Неделю спустя, все еще снедаемый ложным стыдом, я опять робко позвонил у его квартиры. Чу-ев, видимо, был доволен моим приходом и встретил меня попрежнему радушно. Ни одним словом не намекая о нашем первом тяжелом разговоре, он заговорил о нашей библиотеке, о книгах, которые я читал, о том, чем я больше увлекался, о новостях современной художественной литературы. Было ли это результатом чуткости его натуры, или разговор сам собой вращался в наиболее близком для моего сердца литературном мире, только я чувствовал, что он как будто незаметно вел меня к тому, об отсутствии чего кругом себя я смутно и плохо сознаваемо тосковал. Мы говорили о Белинском, о Добролюбове, о других знаменитых писателях и критиках, об их значении, как аналитиков не только художественных образов, но и окружающей жизни; об их способности освещать ярким светом пути и цели жизни; о том, как этот свет помогает всем, в каком бы тяжелом положении они ни находились, возрождаться духовно и находить в служении идеалам высокое духовное удовлетворение… Я передаю, конечно, только общий смысл нашей беседы, которая велась далеко не в таком последовательном виде. Это был просто ряд вопросов, которые мне задавал Чу-ев и на которые я силился ответить по возможности связно, волей-неволею стараясь вызвать полузабытые образы в их наиболее ярких очертаниях. Он поправлял меня, дополнял, ставил в связь с другими образами, заставляя вдумываться, разбираться… Несомненно, происходил эксперимент вдумчивого, опытного и проницательного педагога. Но я этого не замечал; для меня это было нечто совсем другое – это было как бы некое «озарение души»…
– Ну-с, так вот, значит, понемногу начинаем разбираться, – сказал Чу-ев. – А не замечаете вы, что это выходит как будто забавно, – спросил он улыбаясь.
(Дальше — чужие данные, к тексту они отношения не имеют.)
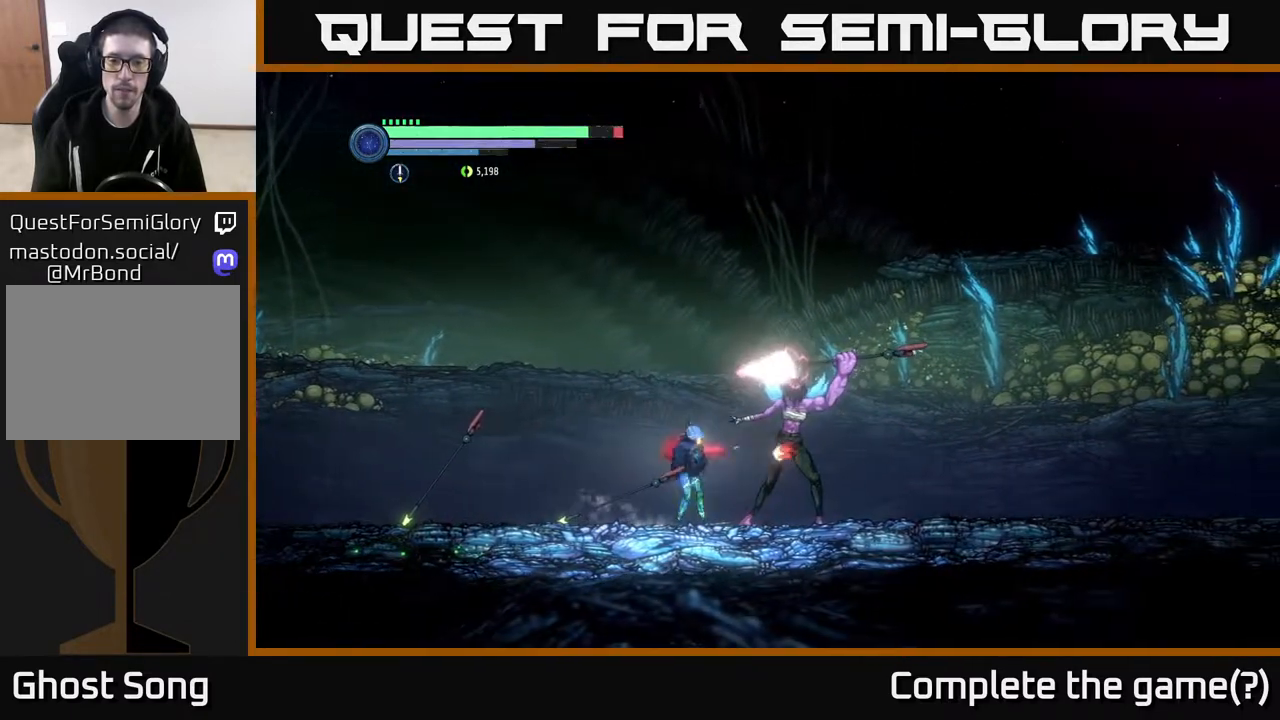
{"buttons": ["A"], "left_stick": "left", "right_stick": "center", "events": [[67, "X", "up"], [183, "X", "down"], [267, "left_stick", "left"], [283, "A", "down"], [300, "X", "up"]]}
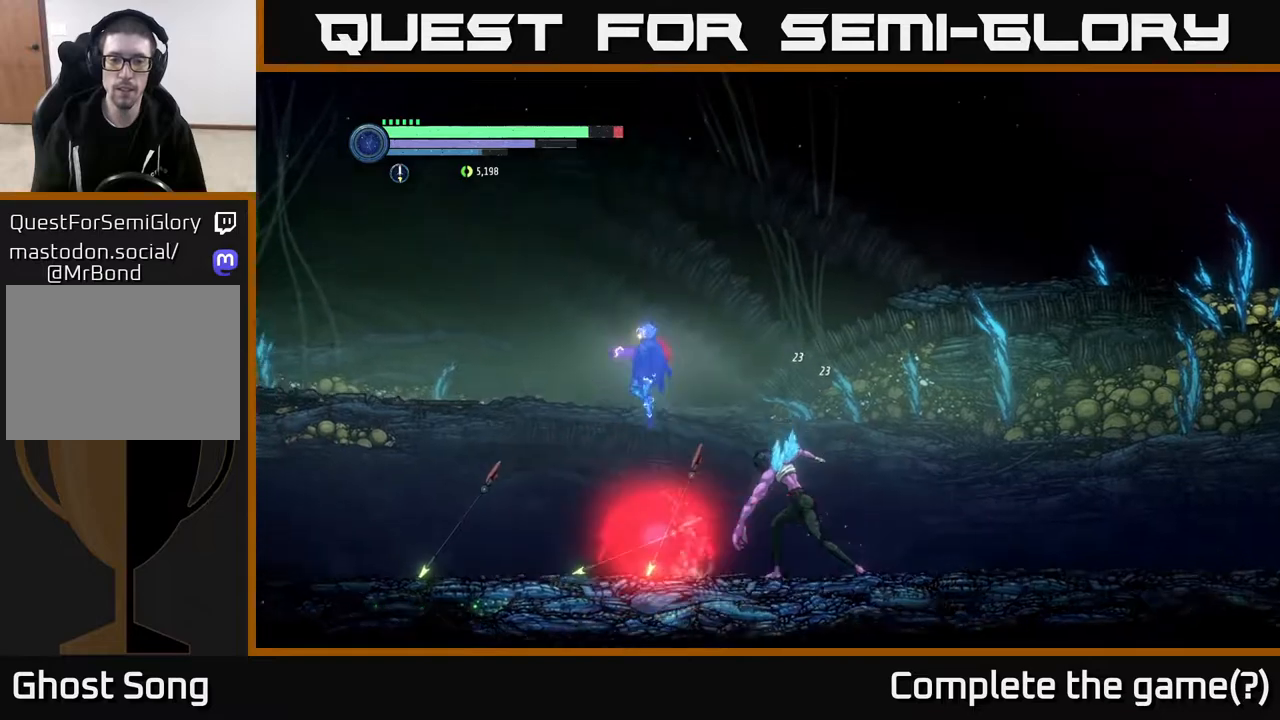
{"buttons": [], "left_stick": "left", "right_stick": "center", "events": [[333, "A", "up"]]}
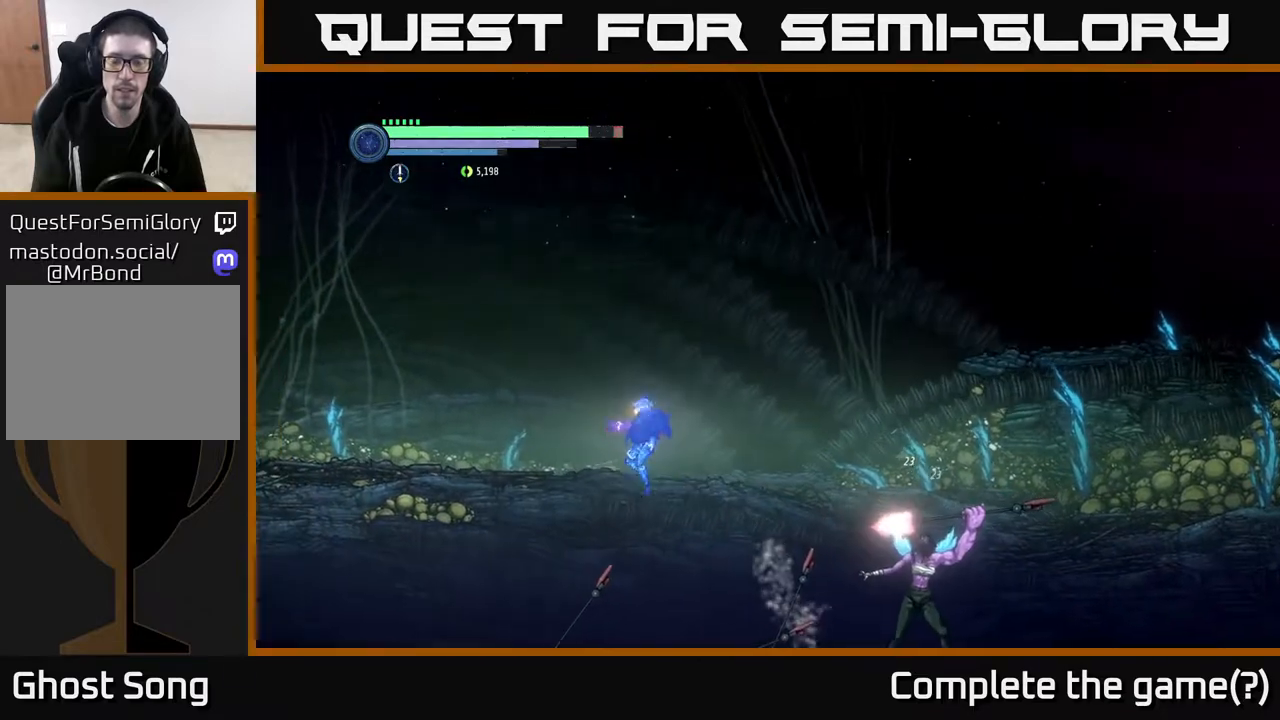
{"buttons": ["A"], "left_stick": "left", "right_stick": "center", "events": [[433, "A", "down"]]}
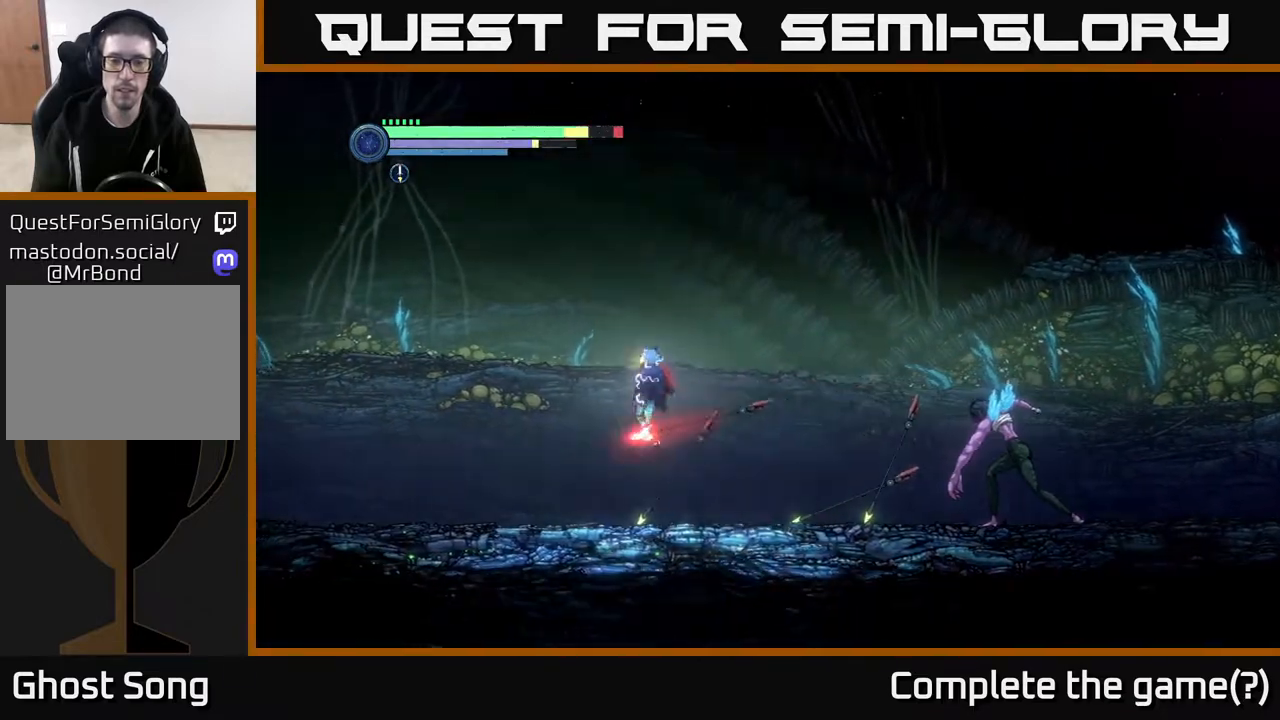
{"buttons": [], "left_stick": "right", "right_stick": "center", "events": [[183, "left_stick", "center"], [233, "left_stick", "right"], [250, "A", "up"]]}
– Что? – изумленно спросил я.
– А вот то, что урок по естественной истории превратился у нас в беседу по истории литературы, а натуралист преобразился в филолога? А? Разве это не забавно?
И Чу-ев рассмеялся.
– Нет, нет! Это так хорошо! – ребячески восторженно сказал я.
– Странный, удивительно странный вы юноша! – воскликнул он, любовно смотря на меня и качая головой. – Сведений у вас, вот хотя бы по литературе, на десять таких же юнцов хватит, а вот вчера А. А. (учитель словесности) мне передавал, что он вам по теории словесности двойку поставил.
– Это за гиперболу! – сказал я, весь вспыхнув.
– Да чего же вы гиперболы испугались?.. Ведь вы по Белинскому знаете вещи куда мудренее, чем гипербола…
– Я всей этой нашей «теории» боюсь… Только взгляну на нее, так меня на сторону и оттолкнет… Понимать ее нельзя, ее можно только зубрить, а в ней чуть не тридцать листов. А для чего это – не знаю…
– Но ведь вы сущность дела знаете… во многом знаете и понимаете… Разве А. А. никогда с вами не разговаривал так, как мы вот сегодня, попросту?.. Он мог бы оценить…
– Никогда в жизни!..
– Этакие антикварии! – проговорил он, весело засмеявшись. – Ну что ж, будем и впредь с вами собеседовать… Думаю, плохого у нас из этого не выйдет…
И так еженедельно, а то и чаще стал я посещать своего нового «вдохновителя», неожиданно посланного мне судьбой, переходя от беседы о Белинском и Добролюбове, о тургеневских «Накануне» и «Отцы и дети», о «Грозе» Островского и «Очерках бурсы» Помяловского к беседам научного характера по всем отраслям естествознания, на которые он часто приглашал по очереди и моих товарищей-одноклассников, показывал коллекции растений, насекомых и минералов, микроскопические препараты, читал популярные очерки…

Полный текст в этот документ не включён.